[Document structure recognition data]
§ §

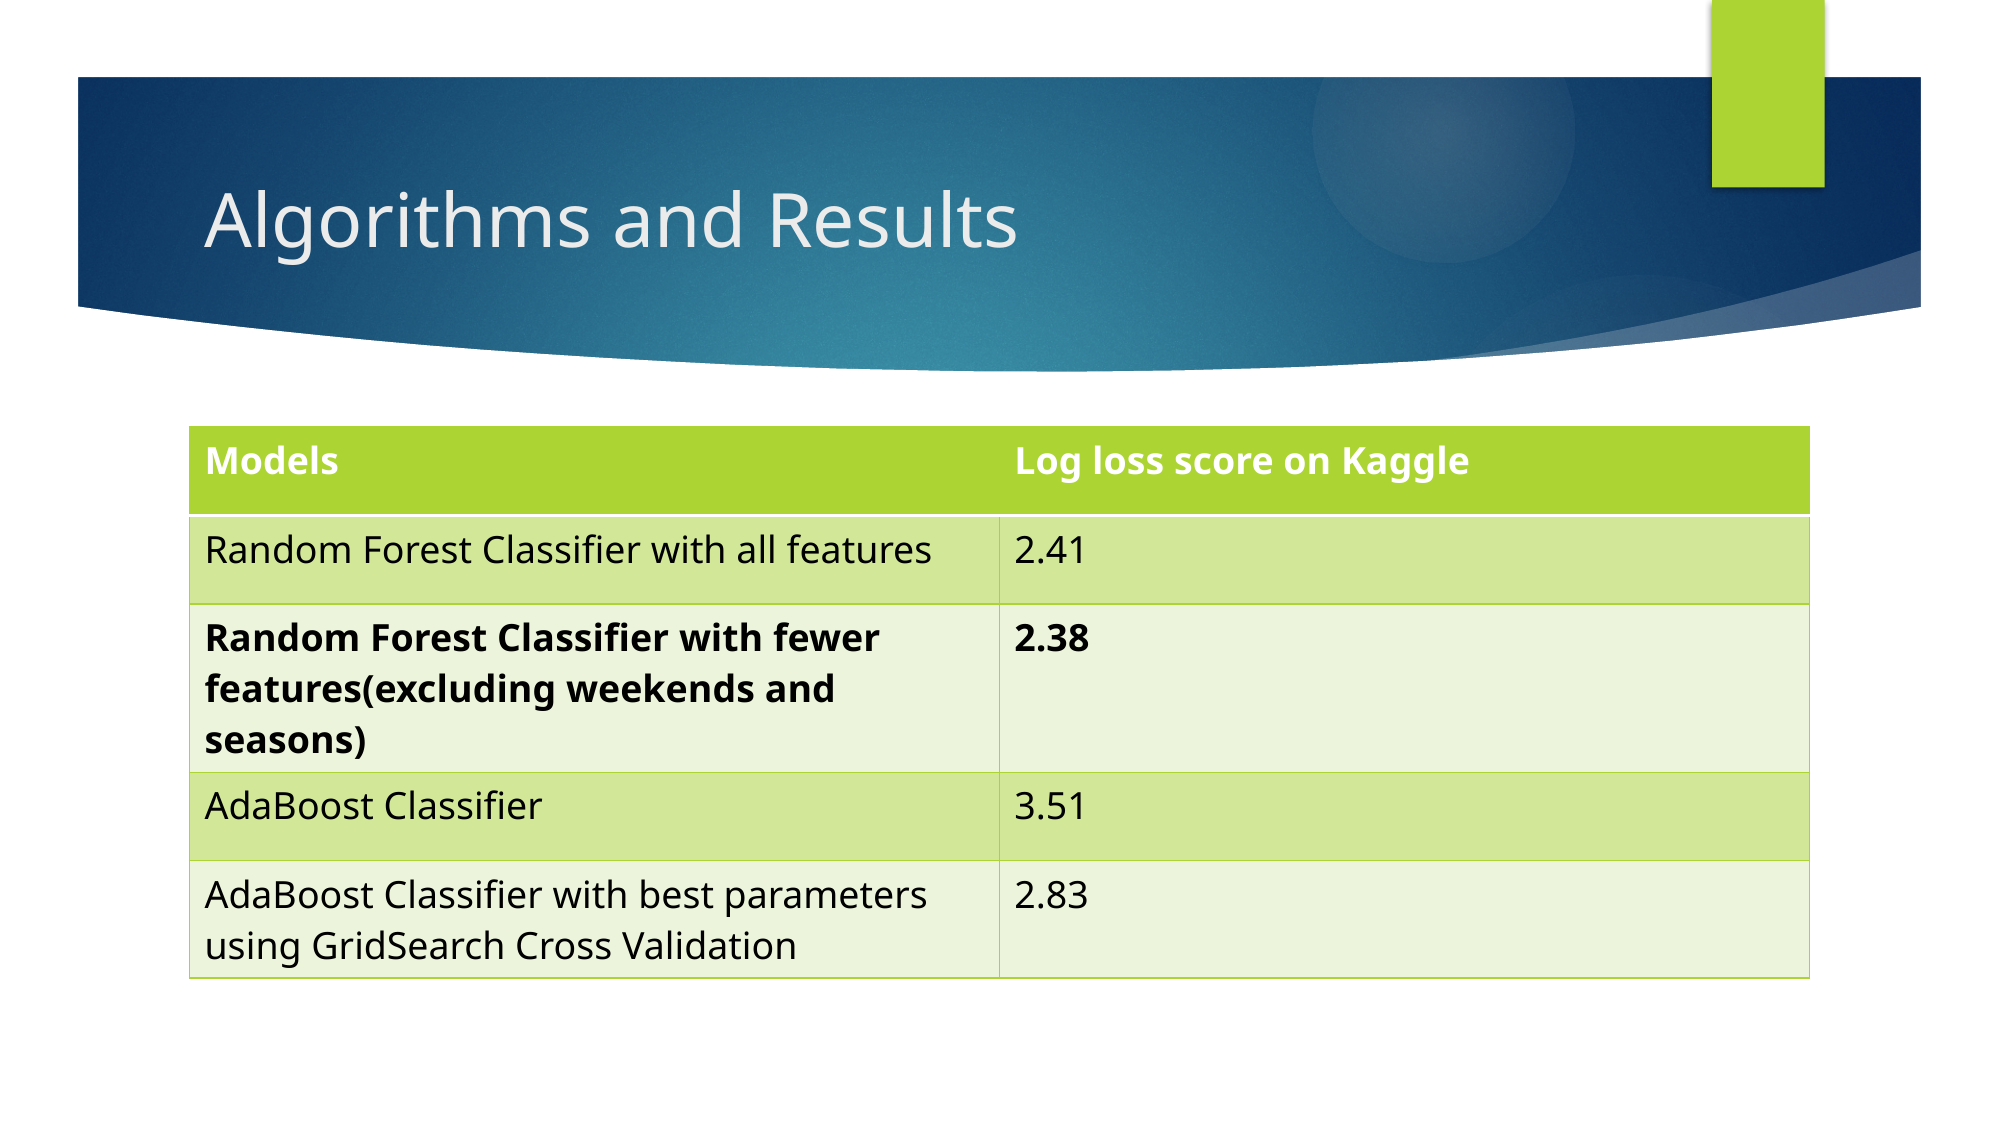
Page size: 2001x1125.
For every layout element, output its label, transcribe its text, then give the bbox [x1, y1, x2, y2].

table_cell AdaBoost Classifier [190, 773, 999, 860]
table_cell AdaBoost Classifier with best parameters using GridSearch Cross Validation [190, 861, 999, 977]
table_cell Random Forest Classifier with all features [190, 517, 999, 603]
table_cell 2.41 [1000, 517, 1809, 603]
table_cell 3.51 [1000, 773, 1809, 860]
table_header Log loss score on Kaggle [1000, 428, 1809, 514]
table_header Models [190, 428, 999, 514]
table_cell 2.83 [1000, 861, 1809, 977]
table_cell 2.38 [1000, 605, 1809, 772]
table_cell Random Forest Classifier with fewer features(excluding weekends and seasons) [190, 605, 999, 772]
title Algorithms and Results [189, 159, 1627, 276]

§ §

Work to complete
Pictures are not part of the copy. Return every record exactly.

Answer section
Page size: 2001x1125.
For every layout element, output its label, transcribe its text, then give the bbox [x1, y1, x2, y2].

table_cell AdaBoost Classifier [190, 773, 999, 860]
table_cell AdaBoost Classifier with best parameters using GridSearch Cross Validation [190, 861, 999, 977]
table_cell Random Forest Classifier with all features [190, 517, 999, 603]
table_cell 2.41 [1000, 517, 1809, 603]
table_cell 3.51 [1000, 773, 1809, 860]
table_header Log loss score on Kaggle [1000, 428, 1809, 514]
table_header Models [190, 428, 999, 514]
table_cell 2.83 [1000, 861, 1809, 977]
table_cell 2.38 [1000, 605, 1809, 772]
table_cell Random Forest Classifier with fewer features(excluding weekends and seasons) [190, 605, 999, 772]
title Algorithms and Results [189, 159, 1627, 276]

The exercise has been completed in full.